U.S. Attorney Damian Williams said in a statement that Guo had led a complex conspiracy to defraud thousands of his online followers out of over $1 billion.
Guo, alongside his alleged co-conspirator Kin Ming Je, also known as William Je, are accused of taking advantage of Guo’s online presence to solicit investments into various companies and programs by “promising outsized financial returns and other benefits,” prosecutors said. They then misappropriated hundreds of millions of dollars of fraudulently obtained funds, which Guo allegedly used on a lavish lifestyle.
“Kwok is charged with lining his pockets with the money he stole, including buying himself, and his close relatives, a 50,000 square foot mansion, a $3.5 million Ferrari, and even two $36,000 mattresses, and financing a $37 million luxury yacht,” Williams said.
Kin Ming Je, Guo’s financier, was also charged in the indictment, hit with a further charge of obstruction of justice and has not been arrested yet.
Attorney information for Guo and Kin was not immediately available Wednesday. Bannon did not respond to a request for comment.
The U.S. government has seized $634 million in alleged fraud proceeds from 21 different bank accounts as well as assets purchased with proceeds of the alleged fraud including a Lamborghini Aventador SVJ Roads, prosecutors said.
The U.S. Securities and Exchange Commission also separately filed a parallel civil complaint against the two men on Wednesday, accusing the pair of involvement in unregistered and fraudulent financial offerings.
Guo is a controversial figure.
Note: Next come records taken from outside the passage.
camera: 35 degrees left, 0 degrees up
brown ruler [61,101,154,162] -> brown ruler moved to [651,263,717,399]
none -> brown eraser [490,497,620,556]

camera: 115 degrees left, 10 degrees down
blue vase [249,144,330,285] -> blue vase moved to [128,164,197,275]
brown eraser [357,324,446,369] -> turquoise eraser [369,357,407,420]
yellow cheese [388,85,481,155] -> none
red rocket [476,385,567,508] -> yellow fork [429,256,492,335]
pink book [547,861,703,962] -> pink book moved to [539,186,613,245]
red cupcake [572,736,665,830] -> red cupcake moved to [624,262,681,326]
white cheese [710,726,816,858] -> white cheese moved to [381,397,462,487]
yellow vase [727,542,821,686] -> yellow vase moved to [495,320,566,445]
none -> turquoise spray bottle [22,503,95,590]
He is an exiled Chinese businessman who has lived in the U.S. since about 2015 and has amassed a “substantial online following,” prosecutors said. Guo is also a business associate of Steve Bannon, who was arrested on Guo’s yacht in a fraud case in August 2020.
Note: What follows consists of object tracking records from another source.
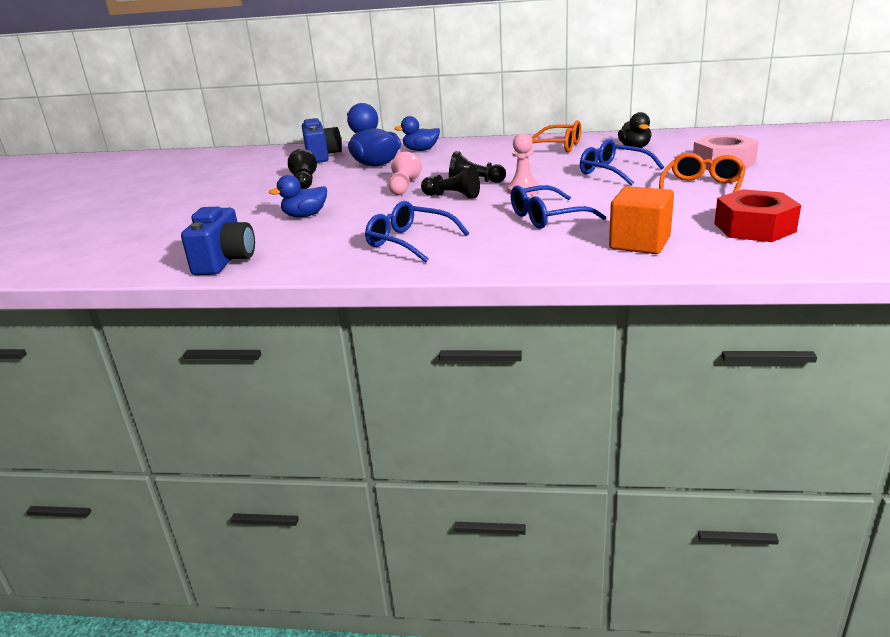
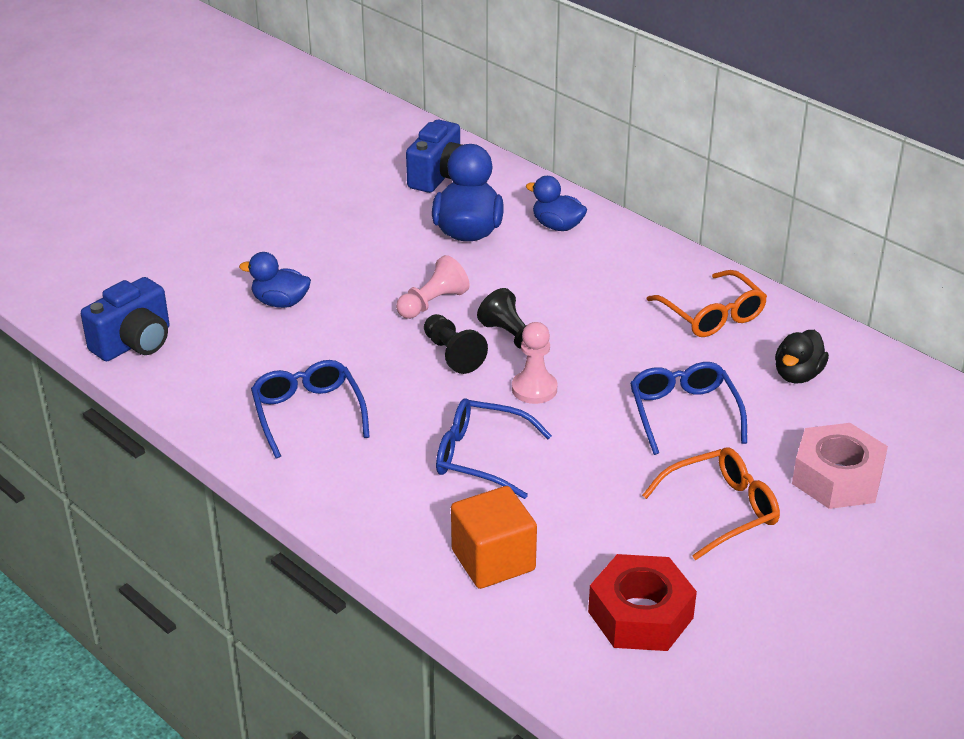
camera: 35 degrees right, 10 degrees up
black pawn [288,149,317,189] -> none

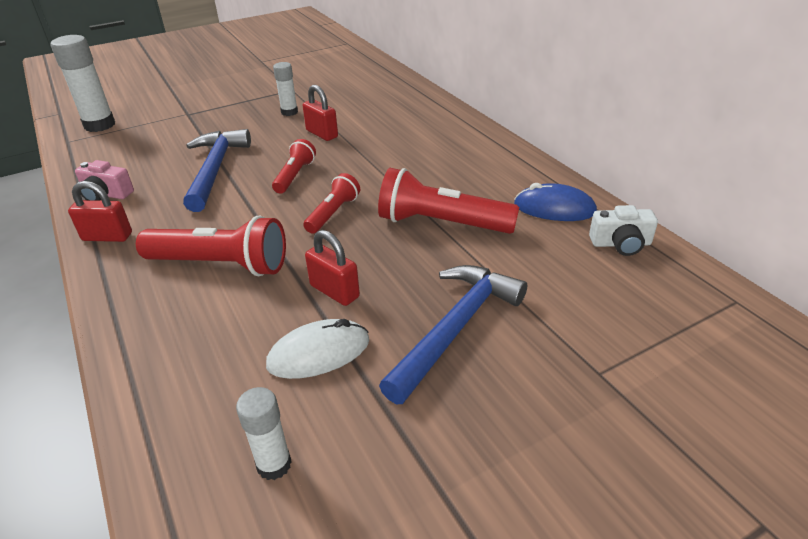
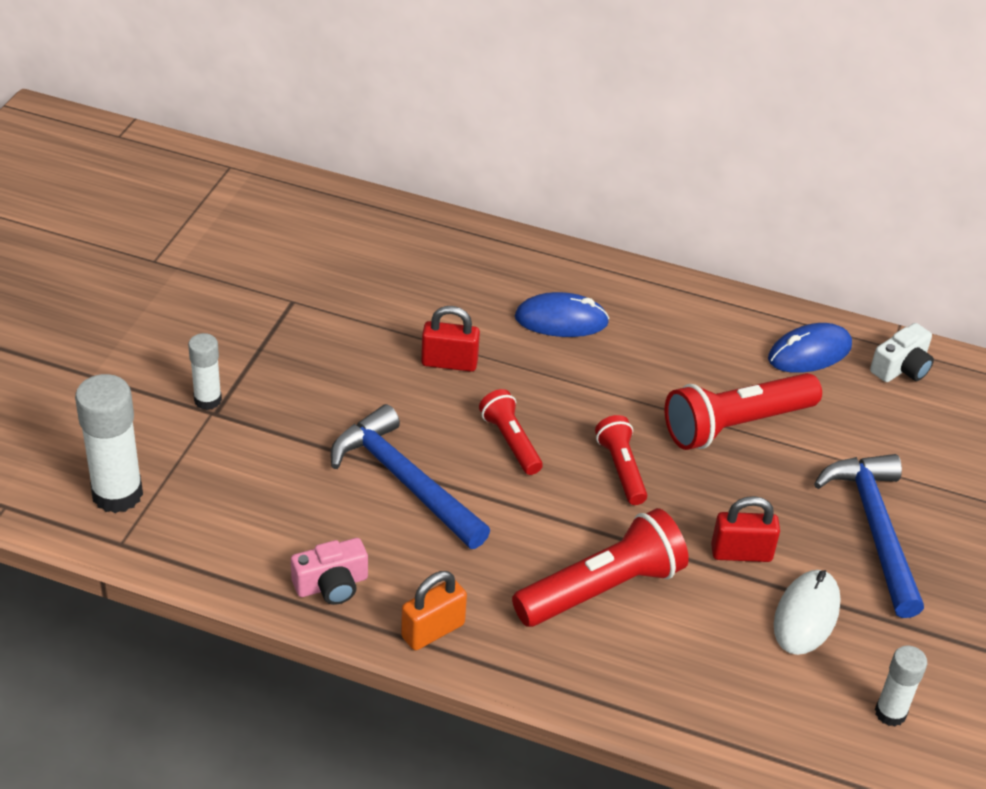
camera: 45 degrees left, 5 degrees up
red padlock [68,181,132,242] -> orange padlock [401,571,467,650]
white glue stick [273,62,298,116] -> white glue stick moved to [188,333,222,410]
none -> blue mouse [515,292,609,337]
The fraud scheme took place from 2018 through March 2023, with Guo at the at the helm, prosecutors said.
In 2018 he founded two “purported nonprofit organizations”: the Rule of Law Foundation and the Rule of Law Society. He then allegedly used those organizations to gain followers “who were aligned with his purported policy objectives in China,” prosecutors said. Those followers were “inclined to believe Guo’s statements about investment and money-making opportunities,” officials said.
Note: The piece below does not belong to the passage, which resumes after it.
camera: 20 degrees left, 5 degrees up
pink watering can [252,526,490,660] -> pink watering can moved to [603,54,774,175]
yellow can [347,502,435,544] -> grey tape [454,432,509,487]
Bannon at one point was on the board of directors of the Rule of Law Society, CNBC reported.
One instance of fraud involved Guo posting a video on social media in April 2020 announcing the unregistered offering of common stock in media company GTV Media Group, Inc. via a private placement and he directed people to contact him.
Between then and June 2020, $452 million worth of GTV common stock was sold to more than 5,500 investors, with investors believing their money would be invested into GTV to develop and grow the business, prosecutors alleged. But days after the GTV Private Placement closed, Guo and his co-conspirator allegedly directed $100 million of funds raised from that to be invested in a high-risk hedge fund for the benefit of GTV’s parent company —whose owner was a close family relative of Guo’s.
In another case, both Guo and Kin allegedly lured Guo’s followers to transfer additional funds to an online membership club called G|CLUBS, fraudulently obtaining more than $250 million in victim funds from October 2020 through March 2023. G|Clubs claimed on its website to be “an exclusive, high-end membership program offering a full spectrum of services” and a “gateway to carefully curated world-class products, services and experiences.”